PROBLEM TO WORK ON: Your answer must be the lines from the one holding "knife block: present" through the final line of the entries below, copied exactly, with no pictures.

[[ GIVEN RECORDS open ]]

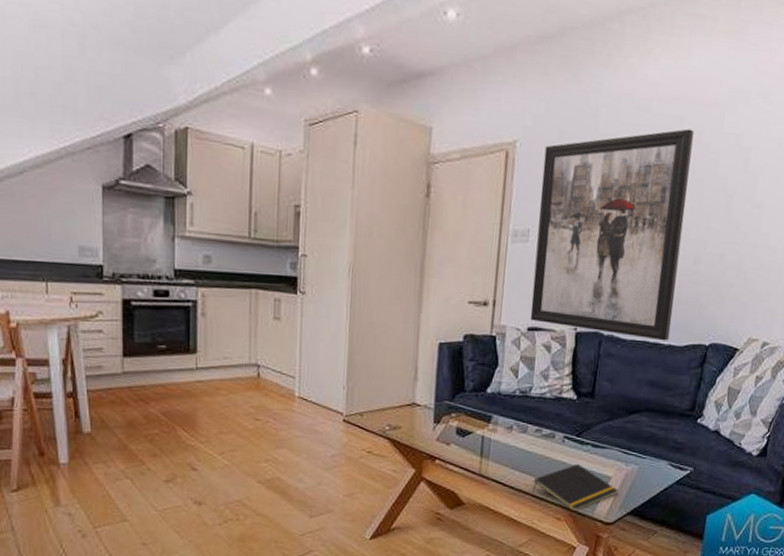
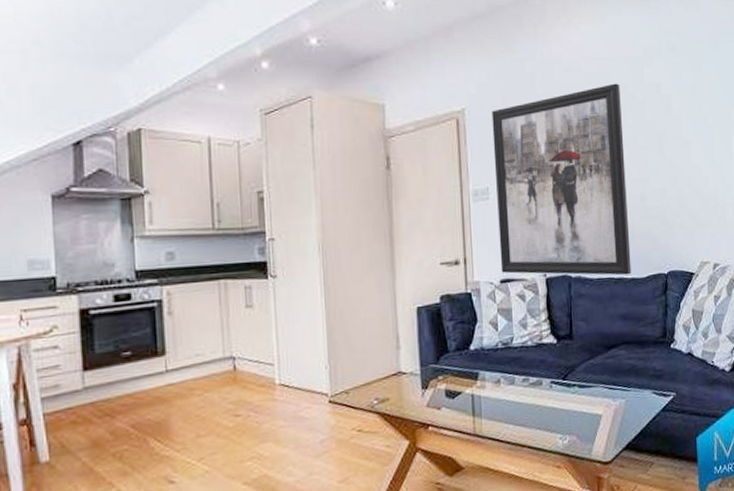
notepad: present [532,463,619,510] -> none [528,406,611,456]

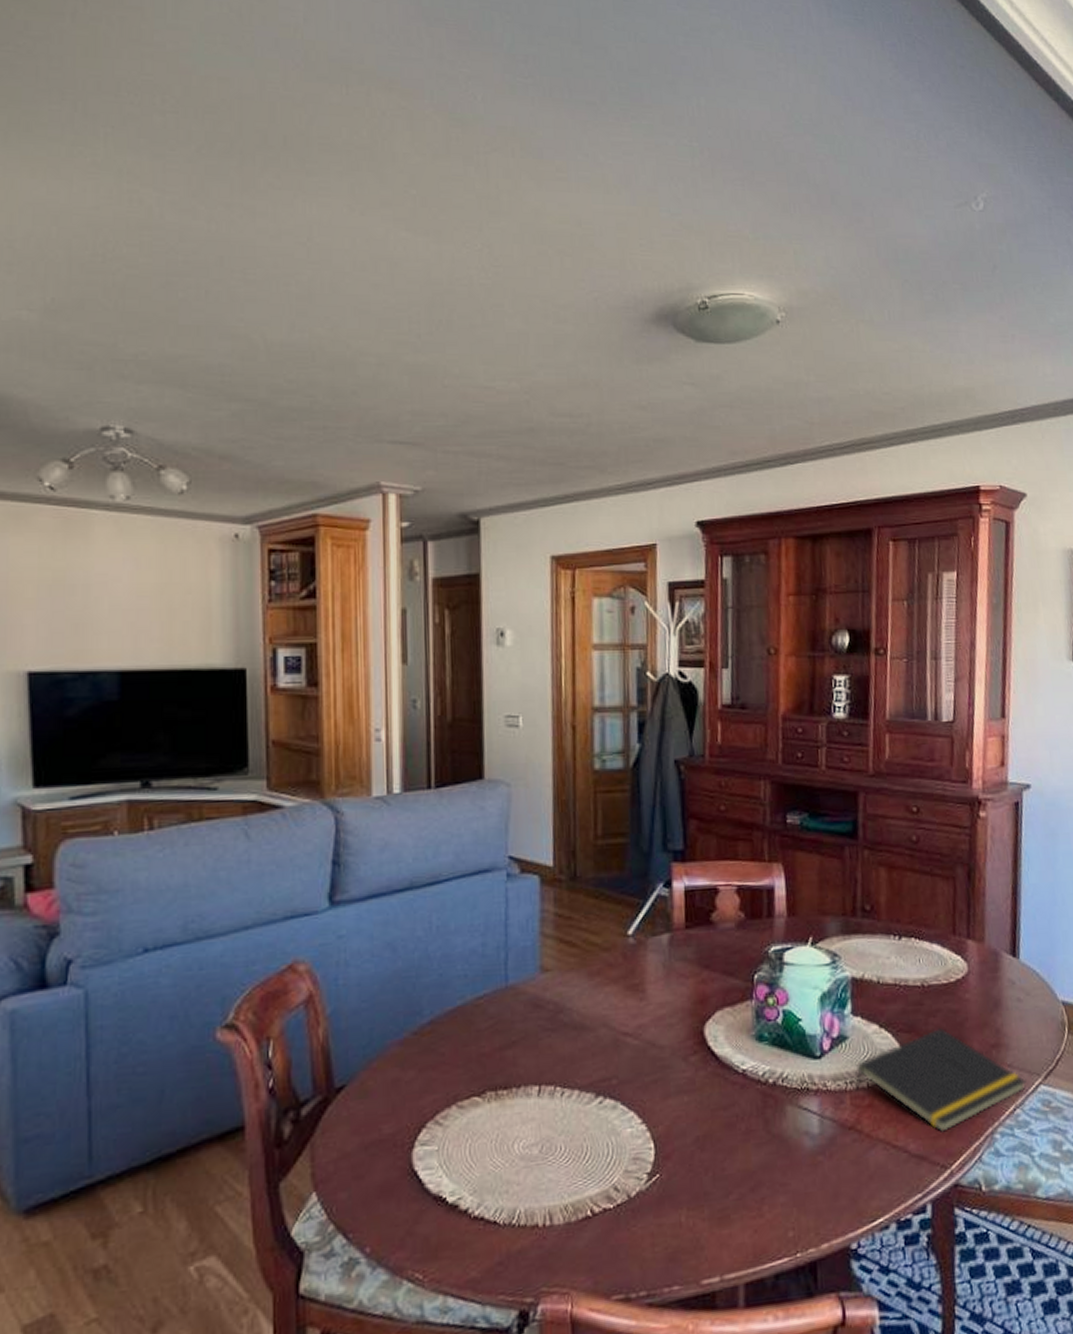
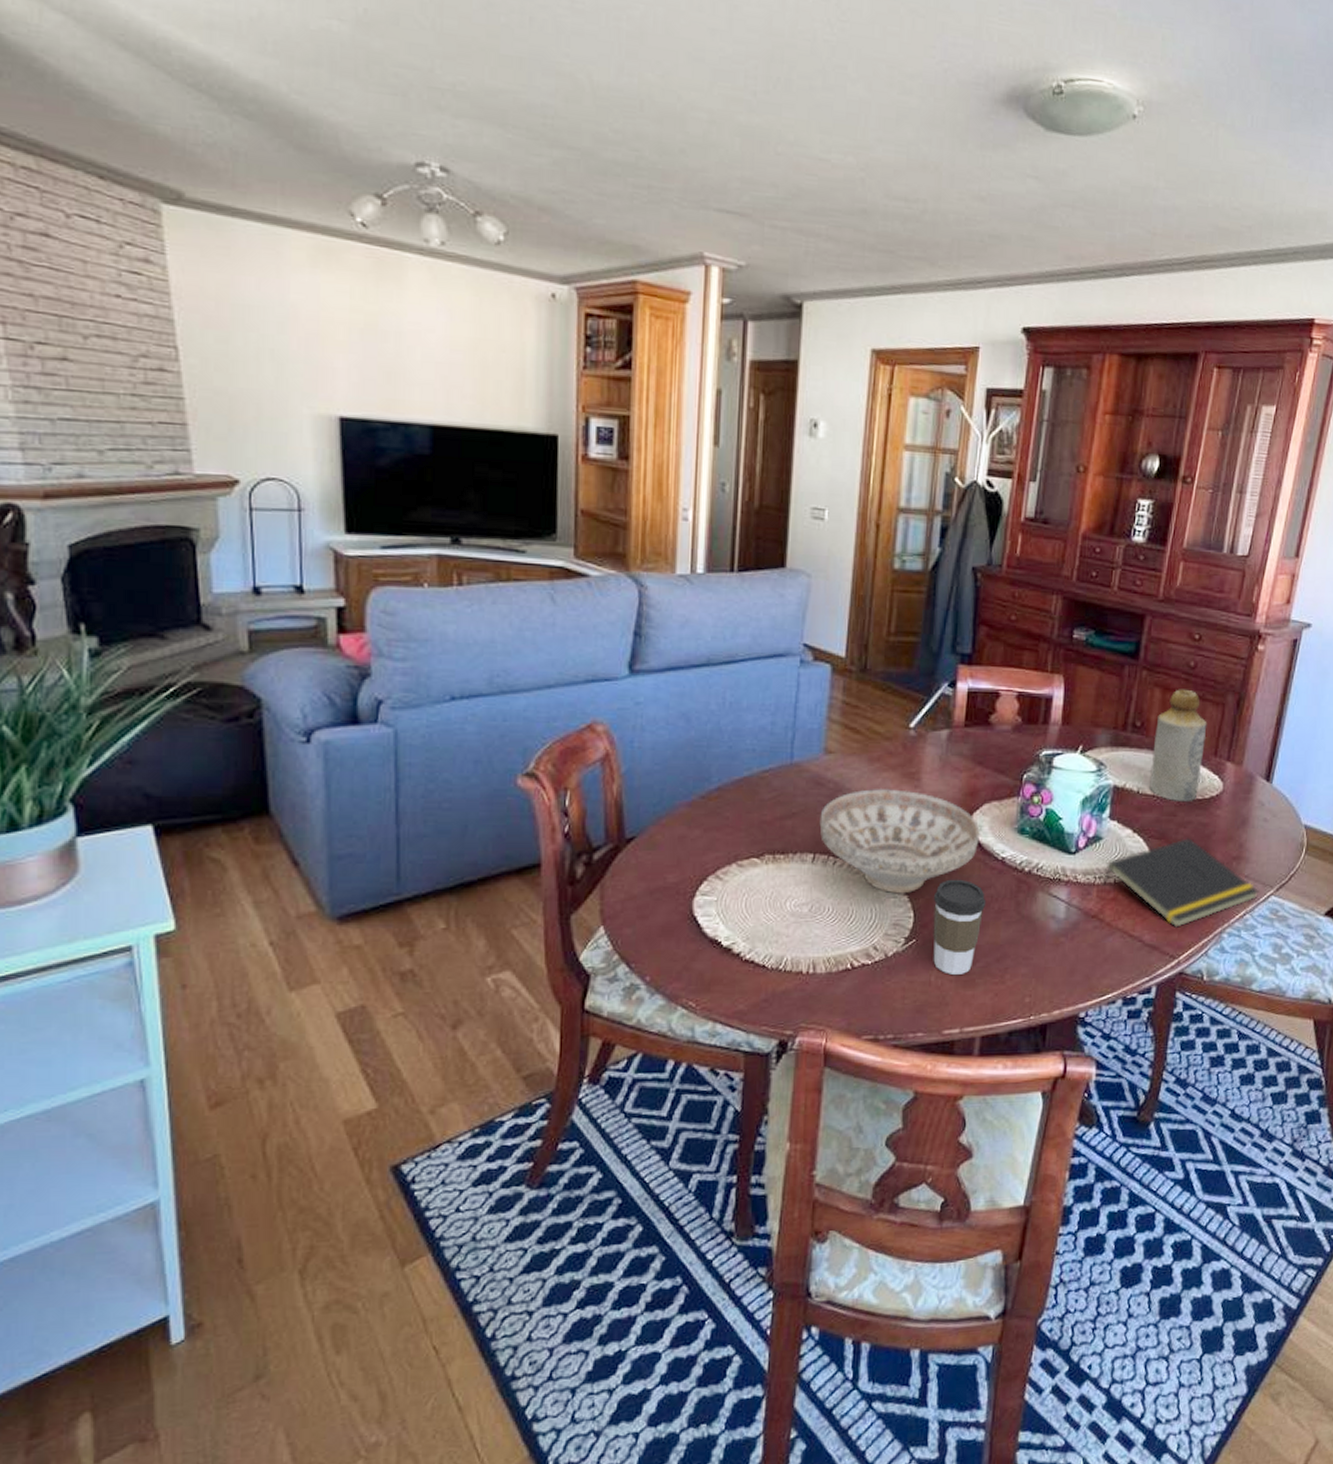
decorative bowl: none [542,1004,716,1123] -> present [819,789,980,894]
coffee cup: none [673,1099,732,1212] -> present [933,879,987,975]
bottle: none [887,865,943,989] -> present [1149,689,1207,803]

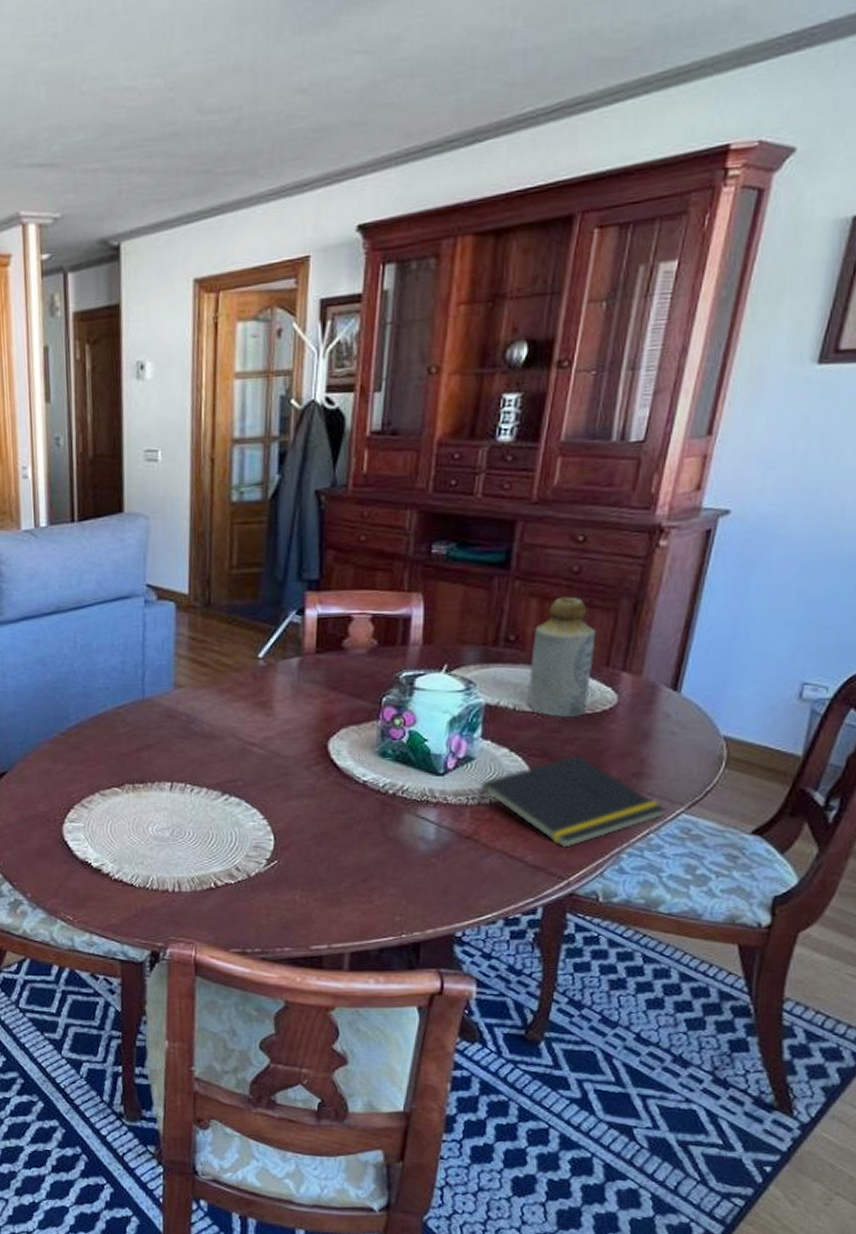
decorative bowl: present [819,789,980,894] -> none [174,718,338,818]
coffee cup: present [933,879,987,975] -> none [293,803,349,894]

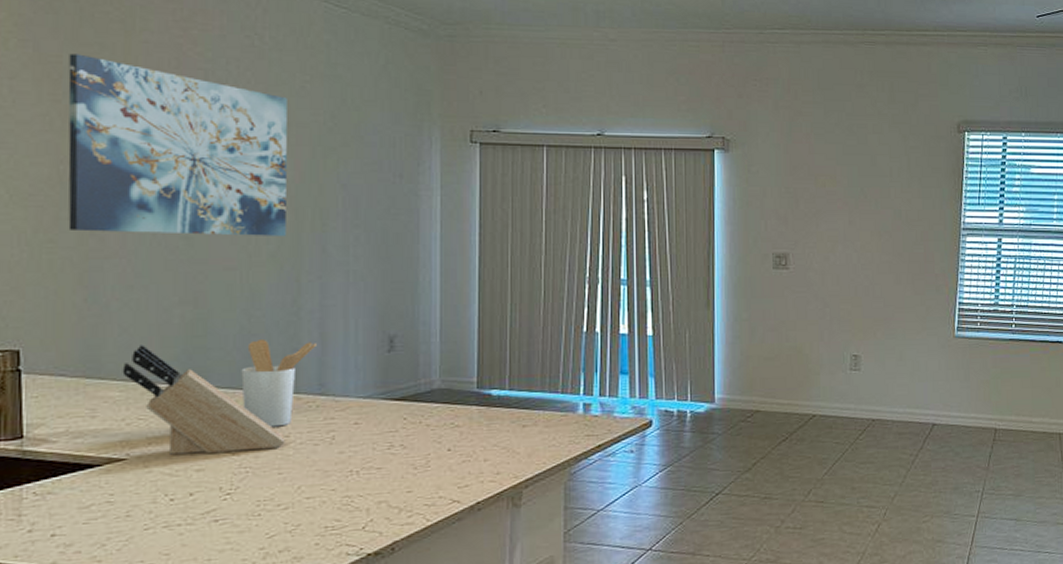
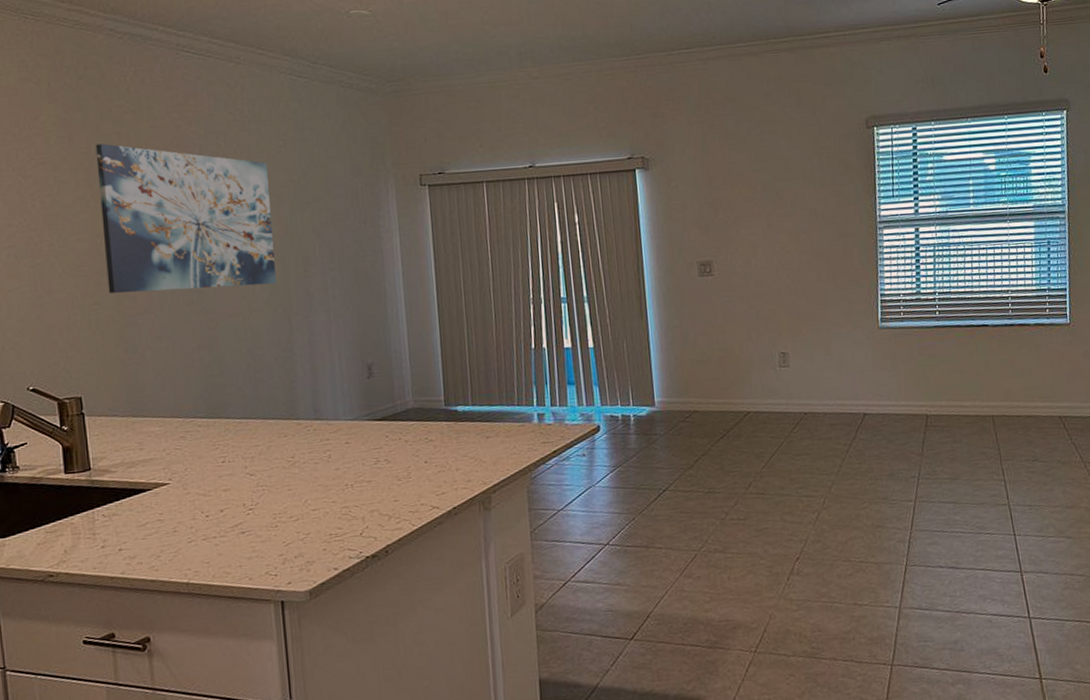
knife block: present [122,345,285,455] -> none [159,386,292,478]
utensil holder: present [241,338,316,427] -> none [251,374,309,450]

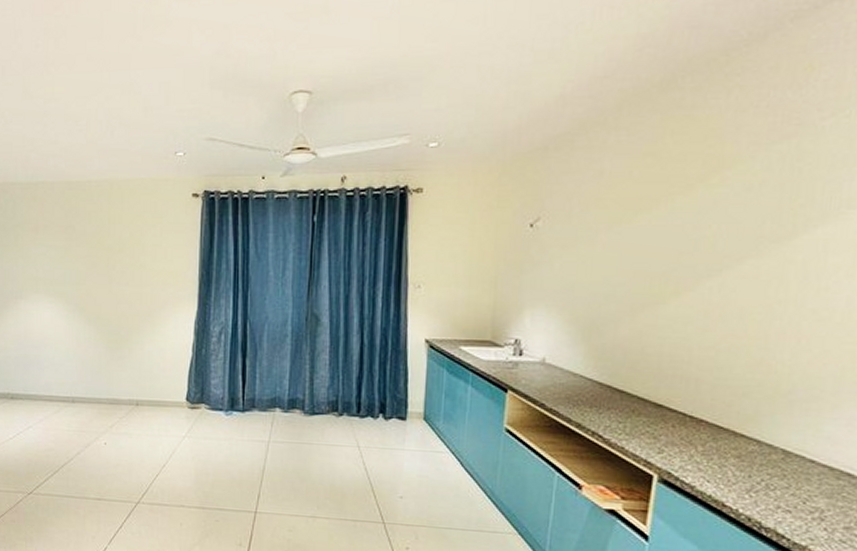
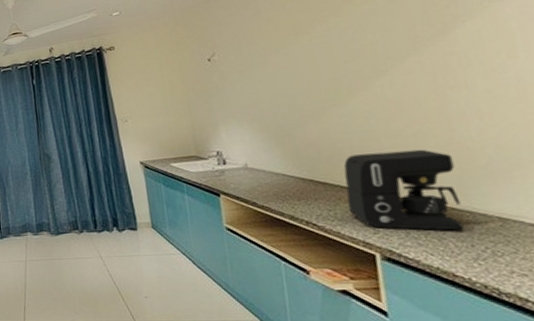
coffee maker: none [639,364,759,459] -> present [343,149,464,231]

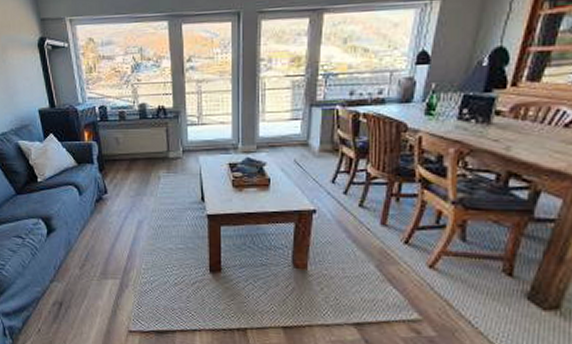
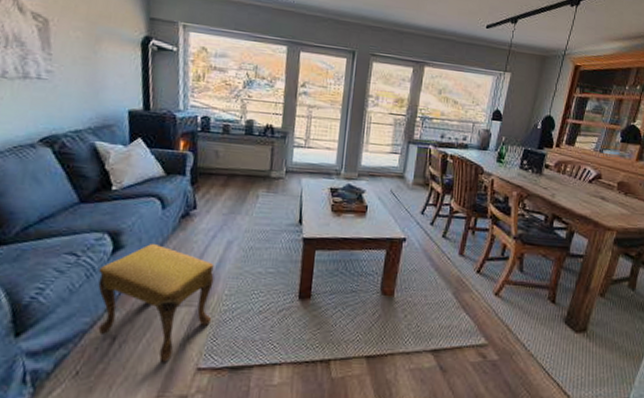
footstool: none [40,226,133,325] -> present [98,244,214,363]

[[ GIVEN RECORDS closed ]]

RESPONSE BOX:
knife block: present [122,345,285,455] -> none [159,386,292,478]
utensil holder: present [241,338,316,427] -> none [251,374,309,450]

coffee maker: none [639,364,759,459] -> present [343,149,464,231]

footstool: none [40,226,133,325] -> present [98,244,214,363]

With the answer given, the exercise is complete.